Secondly, I remember getting upset when our family cat got put down because he had heart disease and could barely walk. He was a little fighter and I miss how much he hated me for trying to hold him. I remember far too well being upset when I was bullied at school. Most kids were bullied so I wasn’t quite so out there on my own. I was more upset and did used to cry when it was a teacher doing it...only to have my school tell me later when I did eventually send them a letter regarding her behaviour that it was meant to be constructive. I have no idea how telling a 14 year old that she wasn’t pretty and wouldn’t amount to anything was ‘constructive’. Unfortunately for me I let her comments and loathing glances follow me through my life like an elephant in the room. Between the ages of 13 and 18 she had systematically shattered any self confidence and self worth I had. So I went through life making a series of bad decisions thinking that really I could do no better than this. It is unfortunately a sad abuse of power by someone who had so many of their own problems. I’m now 25 and am finally gaining some of my own confidence and self worth again.

I cried when I walked away from my parents at the airport in Canada when they moved here and I left them to go home...I looked like an eejit but I didn’t want to go. I cried when I got back. The distance felt so large but thankfully it wasn’t. I missed not having my mum close by and I missed her hugs. I’m thankful I had skype and a mum who was always available for a chat. I’m thankful I have her 2 minutes down the road for what is seriously the best hug you will ever get. I cried a lot during my marriage. I cried over how low I felt and how he made me feel and why I didn’t seem to ever be good enough at anything I did no matter how hard I was trying. Everything he was doing made me cry. I cried at how tired I was all the time. It was during this time that I turned into an emotional wreck...from just before my parents left until a while after my ex husband left.

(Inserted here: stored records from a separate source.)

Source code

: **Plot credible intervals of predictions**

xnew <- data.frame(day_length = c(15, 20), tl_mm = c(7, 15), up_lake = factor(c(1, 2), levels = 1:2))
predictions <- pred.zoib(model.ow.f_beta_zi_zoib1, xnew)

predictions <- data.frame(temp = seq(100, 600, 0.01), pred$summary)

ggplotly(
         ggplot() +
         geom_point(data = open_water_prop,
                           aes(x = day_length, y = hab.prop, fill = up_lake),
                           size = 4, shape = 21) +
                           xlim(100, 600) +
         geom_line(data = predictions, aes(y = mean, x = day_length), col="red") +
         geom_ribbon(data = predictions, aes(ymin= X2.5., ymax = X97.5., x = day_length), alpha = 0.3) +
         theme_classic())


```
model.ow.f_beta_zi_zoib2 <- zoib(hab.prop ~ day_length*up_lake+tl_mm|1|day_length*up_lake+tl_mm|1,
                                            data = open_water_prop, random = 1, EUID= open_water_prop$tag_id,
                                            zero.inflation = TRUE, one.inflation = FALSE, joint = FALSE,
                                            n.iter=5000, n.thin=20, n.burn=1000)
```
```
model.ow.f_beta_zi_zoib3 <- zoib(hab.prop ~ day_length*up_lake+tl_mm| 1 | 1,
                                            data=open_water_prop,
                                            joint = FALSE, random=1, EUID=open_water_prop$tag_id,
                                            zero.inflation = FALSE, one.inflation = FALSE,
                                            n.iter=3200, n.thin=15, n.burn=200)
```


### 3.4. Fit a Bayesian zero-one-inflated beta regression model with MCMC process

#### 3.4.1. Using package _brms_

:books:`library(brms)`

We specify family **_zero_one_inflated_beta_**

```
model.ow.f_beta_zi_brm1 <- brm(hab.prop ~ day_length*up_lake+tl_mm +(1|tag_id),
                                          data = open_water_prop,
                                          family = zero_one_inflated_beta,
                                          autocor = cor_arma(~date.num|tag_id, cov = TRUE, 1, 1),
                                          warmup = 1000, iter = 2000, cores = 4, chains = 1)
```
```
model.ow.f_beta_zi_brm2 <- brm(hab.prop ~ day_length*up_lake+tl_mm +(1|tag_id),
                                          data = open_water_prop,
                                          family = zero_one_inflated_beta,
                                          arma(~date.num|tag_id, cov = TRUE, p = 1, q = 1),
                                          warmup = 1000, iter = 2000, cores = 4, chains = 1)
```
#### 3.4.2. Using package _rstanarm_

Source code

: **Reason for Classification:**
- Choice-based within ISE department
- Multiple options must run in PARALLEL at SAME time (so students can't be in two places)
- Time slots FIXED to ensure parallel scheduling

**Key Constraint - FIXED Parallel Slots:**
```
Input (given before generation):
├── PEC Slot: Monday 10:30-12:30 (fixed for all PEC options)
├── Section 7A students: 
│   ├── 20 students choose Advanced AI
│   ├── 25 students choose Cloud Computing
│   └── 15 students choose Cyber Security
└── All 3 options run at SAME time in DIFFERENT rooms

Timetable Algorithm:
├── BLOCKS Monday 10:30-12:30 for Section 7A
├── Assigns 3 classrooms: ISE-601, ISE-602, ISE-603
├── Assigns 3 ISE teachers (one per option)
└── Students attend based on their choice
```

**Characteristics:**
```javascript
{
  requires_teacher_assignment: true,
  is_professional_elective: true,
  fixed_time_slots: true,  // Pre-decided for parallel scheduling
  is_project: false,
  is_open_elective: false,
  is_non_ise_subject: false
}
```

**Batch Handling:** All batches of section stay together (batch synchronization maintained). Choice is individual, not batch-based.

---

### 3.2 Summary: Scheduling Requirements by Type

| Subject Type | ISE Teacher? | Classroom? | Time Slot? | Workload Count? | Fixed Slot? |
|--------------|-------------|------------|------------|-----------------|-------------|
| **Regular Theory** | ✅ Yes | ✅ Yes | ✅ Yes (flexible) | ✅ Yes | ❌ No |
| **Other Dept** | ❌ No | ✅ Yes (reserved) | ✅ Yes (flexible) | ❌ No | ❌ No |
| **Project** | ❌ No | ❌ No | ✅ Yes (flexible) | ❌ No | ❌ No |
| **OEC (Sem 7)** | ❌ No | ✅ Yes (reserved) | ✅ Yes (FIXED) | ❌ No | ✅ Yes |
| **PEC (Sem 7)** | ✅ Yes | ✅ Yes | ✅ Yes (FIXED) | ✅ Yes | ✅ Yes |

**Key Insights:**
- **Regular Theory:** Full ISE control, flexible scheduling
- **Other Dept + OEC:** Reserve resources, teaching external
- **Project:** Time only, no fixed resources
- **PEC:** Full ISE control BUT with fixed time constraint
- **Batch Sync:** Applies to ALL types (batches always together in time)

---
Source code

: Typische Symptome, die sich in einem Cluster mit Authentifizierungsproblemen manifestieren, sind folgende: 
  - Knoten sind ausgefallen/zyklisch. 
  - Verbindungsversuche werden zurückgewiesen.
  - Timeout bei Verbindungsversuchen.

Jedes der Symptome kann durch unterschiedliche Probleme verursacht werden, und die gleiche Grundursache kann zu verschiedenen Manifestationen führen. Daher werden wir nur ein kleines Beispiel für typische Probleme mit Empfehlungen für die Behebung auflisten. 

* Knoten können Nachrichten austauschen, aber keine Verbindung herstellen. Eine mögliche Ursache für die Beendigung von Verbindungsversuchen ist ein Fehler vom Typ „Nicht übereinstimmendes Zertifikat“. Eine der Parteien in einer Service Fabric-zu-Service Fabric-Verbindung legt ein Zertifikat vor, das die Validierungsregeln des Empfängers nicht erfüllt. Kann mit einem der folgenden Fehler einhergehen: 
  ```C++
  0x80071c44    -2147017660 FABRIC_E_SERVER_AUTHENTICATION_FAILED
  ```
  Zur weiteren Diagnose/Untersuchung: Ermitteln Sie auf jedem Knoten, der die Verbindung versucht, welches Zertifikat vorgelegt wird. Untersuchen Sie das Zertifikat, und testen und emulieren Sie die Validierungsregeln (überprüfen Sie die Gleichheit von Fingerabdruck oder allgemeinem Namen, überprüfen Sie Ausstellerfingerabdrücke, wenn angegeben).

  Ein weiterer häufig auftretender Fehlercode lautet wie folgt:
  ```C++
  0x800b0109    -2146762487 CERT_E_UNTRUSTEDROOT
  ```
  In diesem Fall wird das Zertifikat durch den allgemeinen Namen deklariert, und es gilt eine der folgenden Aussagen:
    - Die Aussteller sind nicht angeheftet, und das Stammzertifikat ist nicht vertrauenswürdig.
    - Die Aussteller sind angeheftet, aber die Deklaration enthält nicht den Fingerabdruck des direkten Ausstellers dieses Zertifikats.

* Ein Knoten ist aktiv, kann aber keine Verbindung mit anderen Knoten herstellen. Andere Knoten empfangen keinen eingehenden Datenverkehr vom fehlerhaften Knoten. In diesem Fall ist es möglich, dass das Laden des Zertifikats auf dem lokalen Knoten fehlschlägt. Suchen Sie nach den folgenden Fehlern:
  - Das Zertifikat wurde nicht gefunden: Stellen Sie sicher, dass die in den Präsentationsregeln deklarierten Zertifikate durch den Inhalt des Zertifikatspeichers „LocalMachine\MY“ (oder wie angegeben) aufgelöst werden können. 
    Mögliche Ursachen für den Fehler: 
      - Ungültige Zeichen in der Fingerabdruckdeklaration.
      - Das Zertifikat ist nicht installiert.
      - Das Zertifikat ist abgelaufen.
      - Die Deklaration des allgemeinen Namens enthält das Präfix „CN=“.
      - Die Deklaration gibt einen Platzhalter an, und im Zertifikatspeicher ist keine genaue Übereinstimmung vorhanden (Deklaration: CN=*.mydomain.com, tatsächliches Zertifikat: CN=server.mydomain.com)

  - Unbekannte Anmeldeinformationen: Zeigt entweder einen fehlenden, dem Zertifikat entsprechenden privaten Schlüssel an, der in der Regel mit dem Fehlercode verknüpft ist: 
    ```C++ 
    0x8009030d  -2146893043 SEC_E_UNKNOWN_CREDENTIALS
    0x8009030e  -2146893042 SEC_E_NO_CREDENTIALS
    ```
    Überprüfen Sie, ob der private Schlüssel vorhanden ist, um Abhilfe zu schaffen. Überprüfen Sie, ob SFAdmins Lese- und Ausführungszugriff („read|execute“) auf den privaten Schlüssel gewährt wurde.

I don’t think I ever really recovered on the emotional stakes in some ways. I cry more...I don’t like it. However, I do have a higher resolve and am more passive over some things. I’ve come a long way since I was 18 and I’ve rebuilt my life since my ex. I do things because I have to and not always because I want to. I am happier now than I have been before. Recently, as I had said before I received some bad news health wise. I have to go for a couple of pretty horrible procedures. I’m not liking it and nor do I want to do it. Unfortunately I have no choice. The experience has made me a bit emotional about it all. I originally planned to keep the whole thing pretty quiet until I talked to my mum. She told me that the more people that know means the more people that can pray. She is right and I know I’m in good hands and that everything in life happens for a reason and has a purpose. I just would like to skip over it with people though because when people know, they want to hug me (I LOVE hugs)...then I want to cry. I know people say crying is good for you...but I’d like my more non emotional days back. Maybe this is part of being weathered as you get older. I wish I could be more like my mum or my granny...I grew up with great women who are so strong. Neither of them ever seem (or seemed) to sweat the small stuff and stood their ground. I think sometimes I need to take a leaf out of their books the most in life...it might help.